I don’t have a balance. I am extremely driven right now. It’s as if a force has come over me. I make sure I keep a “to do” list and scratch things off as I finish them. I prioritize, but at times I procrastinate. When it’s all said and done, I get the job done.
What’s something people would be surprised to know about you?
People would be surprised to know that I love hip hop and love rapping along with the songs. I am a fan of the ‘90’s music. If you put on some LL Cool J, Too Short, or Biggie Smalls, I break out into a whole nother person.
Music is universal and it’s an escape for me. I remember growing up listening to music in my bedroom that was playing on my blue stereo I had received from my mom as a Christmas gift. I would record the songs from the radio – then stop and play them back, rapping ever so softly because I didn’t want my mother to know that I was listening to music that I probably shouldn’t have been listening to. Sorry, ma!
Can you name one book that changed or really impacted your life?
The last book I read was Joel Osteen’s Think Better Live Better. I read that book at a time when I didn’t know if I was doing anything right. His words and the biblical stories spoke volumes to me. It motivated me and helped me understand life and my purpose.
Best advice to young women?
The best advice for young women is “just do it.” Do what you are called to do. Don’t let your current circumstances dictate your future. If you look at me, you’d never imagine that my life would turn out the way it has. My mother and her siblings grew up in the housing projects, her mom died when she was 17, I grew up in a single parent household. We were barely middle class but I never wanted for anything. I know if I can achieve this little bit of success, they can also.
Favorite quote or affirmation?
My favorite scripture is Matthew 17:20, which says, “If ye have faith the size of a mustard seed, nothing shall be impossible unto you.”

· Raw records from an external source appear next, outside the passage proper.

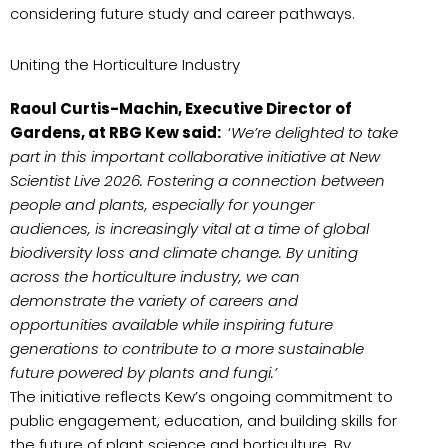
considering future study and career pathways.
Uniting the Horticulture Industry
Raoul Curtis-Machin, Executive Director of
Gardens, at RBG Kew said:
‘
We’re delighted to take
part in this important collaborative initiative at New
Scientist Live 2026. Fostering a connection between
people and plants, especially for younger
audiences, is increasingly vital at a time of global
biodiversity loss and climate change. By uniting
across the horticulture industry, we can
demonstrate the variety of careers and
opportunities available while inspiring future
generations to contribute to a more sustainable
future powered by plants and fungi.’
The initiative reflects Kew’s ongoing commitment to
public engagement, education, and building skills for
the future of plant science and horticulture. By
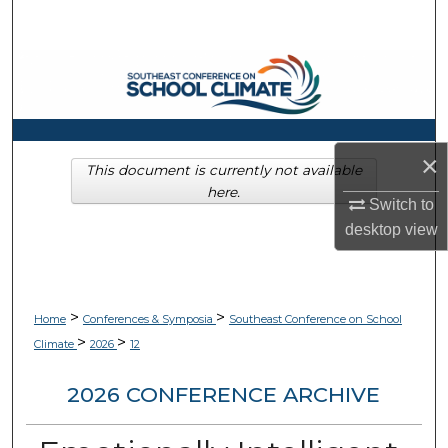
Search
Browse Collections
My Account
×
About
This document is currently not available
here.
Switch to
Digital Commons Network™
desktop
view
>
>
Home
Conferences & Symposia
Southeast Conference on School
>
>
Climate
2026
12
2026 CONFERENCE ARCHIVE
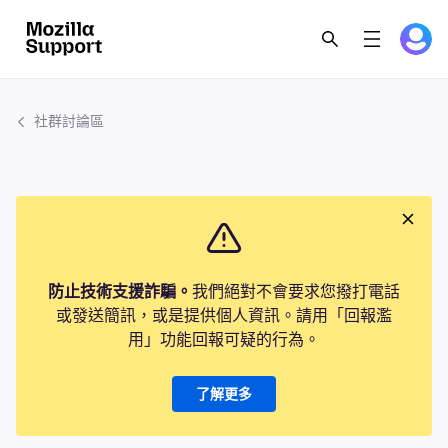
社群討論區
防止技術支援詐騙。
我們絕對不會要求您撥打電話
或發送簡訊，或是提供個人資訊。請用「回報濫
用」功能回報可疑的行為。
了解更多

That scripture is my life! I’ve only made it this far by faith. I’ve had some amazing experiences, met some really interesting people and had some truly unbelievable things that have happened to me. Just last week, I was dining at a restaurant with some really accomplished young women who had graduated from Stanford University. One was a chief wealth strategist, the other a successful business owner, and then there was me.

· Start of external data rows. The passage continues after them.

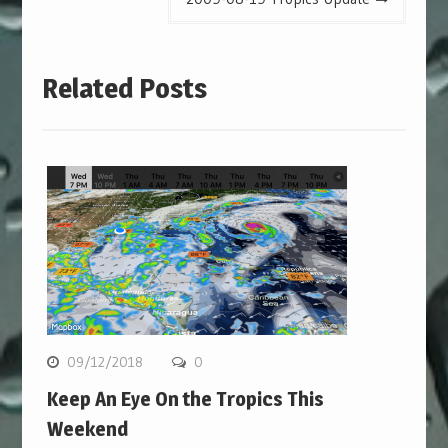
Related Posts
09/12/2018
0
Keep An Eye On the Tropics This
Weekend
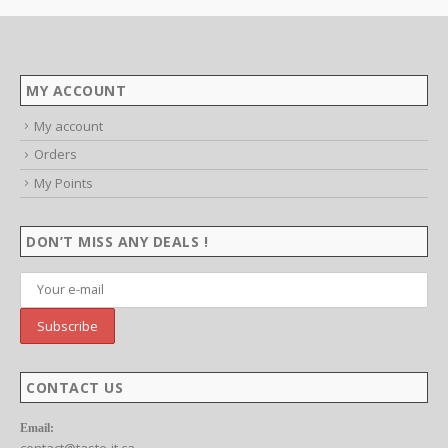
This product has multiple variants. The options may be chosen on the product page
$4.99
throu
SELECT OPTIONS
$29.9
MY ACCOUNT
My account
Orders
My Points
DON’T MISS ANY DEALS !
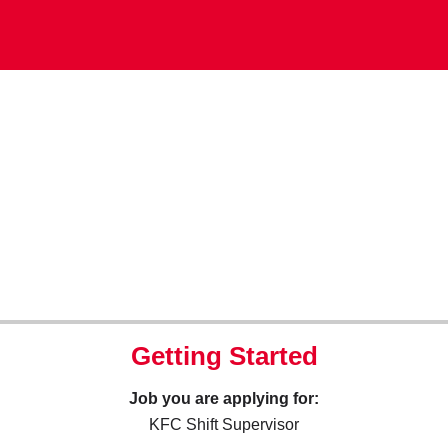
Getting Started
Job you are applying for:
KFC Shift Supervisor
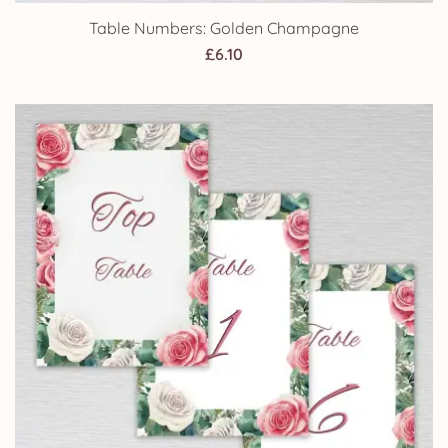
Table Numbers: Golden Champagne
£
6.10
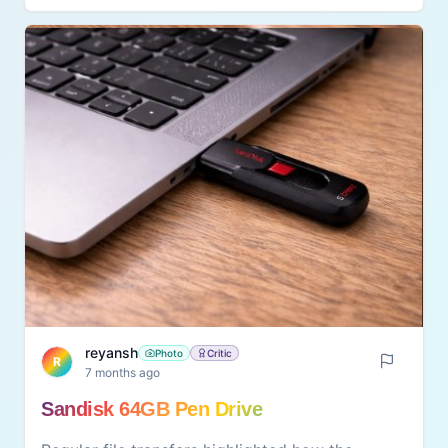
effort. It suits people who walk, exercise, or sit
for long hours. The foam roller becomes a
useful part of daily fitness and relaxation
routine.
reyansh
Photo
Critic
R
7 months ago
Sandisk 64GB Pen Drive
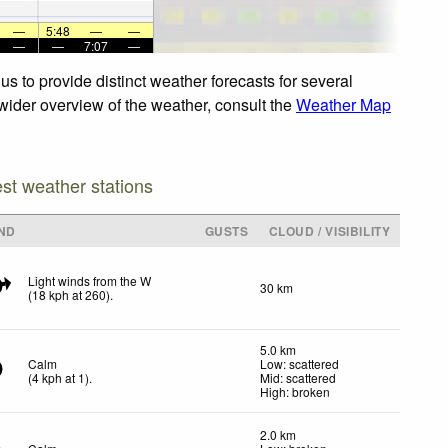
—
5:48
—
—
—
—
7:07
—
us to provide distinct weather forecasts for several
a wider overview of the weather, consult the
Weather Map
est weather stations
ND
GUSTS
CLOUD / VISIBILITY
Light winds from the W
30 km
(
18
kph
at 260)
.
5.0 km
Calm
Low: scattered
(
4
kph
at 1)
.
Mid: scattered
High: broken
2.0 km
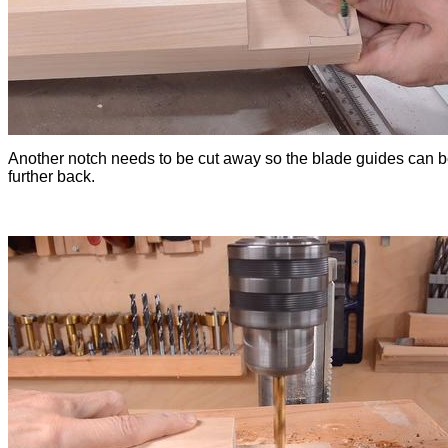
Another notch needs to be cut away so the blade guides can
further back.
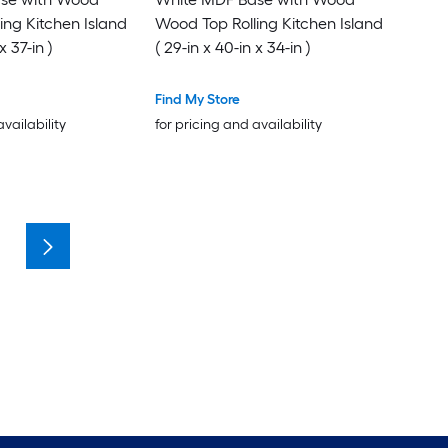
ing Kitchen Island
Wood Top Rolling Kitchen Island
x 37-in )
( 29-in x 40-in x 34-in )
Find My Store
availability
for pricing and availability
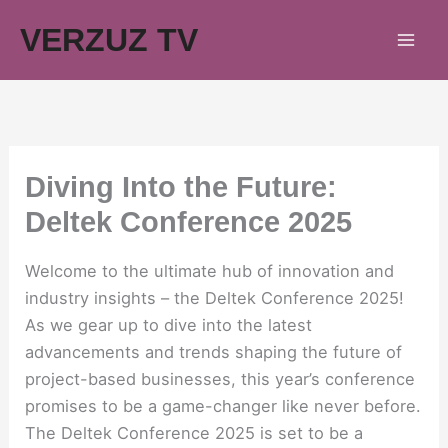
Skip
VERZUZ TV
to
content
Diving Into the Future:
Deltek Conference 2025
Welcome to the ultimate hub of innovation and
industry insights – the Deltek Conference 2025!
As we gear up to dive into the latest
advancements and trends shaping the future of
project-based businesses, this year’s conference
promises to be a game-changer like never before.
The Deltek Conference 2025 is set to be a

On paper, I wasn’t supposed to be there because I was the girl who grew up in Fuller Park – whose mother could barely afford to send her to Northern Illinois University – but in reality, I was supposed to be there to show that through faith all things are possible. When I look back over my life, I’ve always had those “how did you do that, who do you know, is your name on the list” moments. Those experiences let me know who is ultimately in control of my destiny.

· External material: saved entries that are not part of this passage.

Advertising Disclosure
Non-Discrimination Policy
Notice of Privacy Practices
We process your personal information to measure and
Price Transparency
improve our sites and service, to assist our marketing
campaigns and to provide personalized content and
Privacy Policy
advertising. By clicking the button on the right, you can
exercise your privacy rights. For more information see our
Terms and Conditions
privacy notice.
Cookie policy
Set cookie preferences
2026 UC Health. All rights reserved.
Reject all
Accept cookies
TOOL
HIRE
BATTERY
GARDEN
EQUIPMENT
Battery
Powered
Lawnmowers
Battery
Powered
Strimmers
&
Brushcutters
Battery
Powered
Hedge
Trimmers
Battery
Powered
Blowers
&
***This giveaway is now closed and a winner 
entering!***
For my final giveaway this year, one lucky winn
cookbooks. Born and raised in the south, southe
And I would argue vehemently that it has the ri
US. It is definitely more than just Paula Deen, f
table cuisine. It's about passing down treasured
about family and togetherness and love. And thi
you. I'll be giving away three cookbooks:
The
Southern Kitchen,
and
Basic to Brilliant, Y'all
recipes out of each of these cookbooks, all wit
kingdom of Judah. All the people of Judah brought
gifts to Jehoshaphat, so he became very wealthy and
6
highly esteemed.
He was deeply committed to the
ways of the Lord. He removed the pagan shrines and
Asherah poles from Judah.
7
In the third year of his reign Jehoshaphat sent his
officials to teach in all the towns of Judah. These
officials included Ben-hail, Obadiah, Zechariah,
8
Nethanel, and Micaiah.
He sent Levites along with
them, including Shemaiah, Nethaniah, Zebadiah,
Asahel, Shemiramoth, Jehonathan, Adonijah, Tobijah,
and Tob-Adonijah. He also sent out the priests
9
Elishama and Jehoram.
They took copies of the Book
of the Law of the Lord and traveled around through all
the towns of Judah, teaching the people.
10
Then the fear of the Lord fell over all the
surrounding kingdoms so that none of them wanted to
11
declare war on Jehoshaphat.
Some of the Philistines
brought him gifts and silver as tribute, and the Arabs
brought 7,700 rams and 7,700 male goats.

What’s next for Rubye Lane and Mustard Seed Vision?
I’m working on a new online streaming platform. Cre8sion Media, set to launch in July 2018, is a multimedia company that provides content creators with a digital platform to showcase their diverse catalogue of films, documentaries, and television projects for a larger audience and industry executives. The company was founded by Michelle Hayes, Lee Fuhrman and myself. Also joining on as Executive Producer of original content is rapper/actor “The Game”.
On top of that, I’m co-producing a documentary with Chi Girl Productions about women with nontraditional careers. Last year, I formed The Mustard Seed Group, a nonprofit organization that will provide yearlong programming for children and young adults in the Chicagoland area. We presently have a summer camp for young people ages 6-14 at the Monumental Baptist Church in Bronzeville.
I’m excited about the future because there is a shift happening in my life and it’s not about anything I’ve said or done; it’s about the God in me!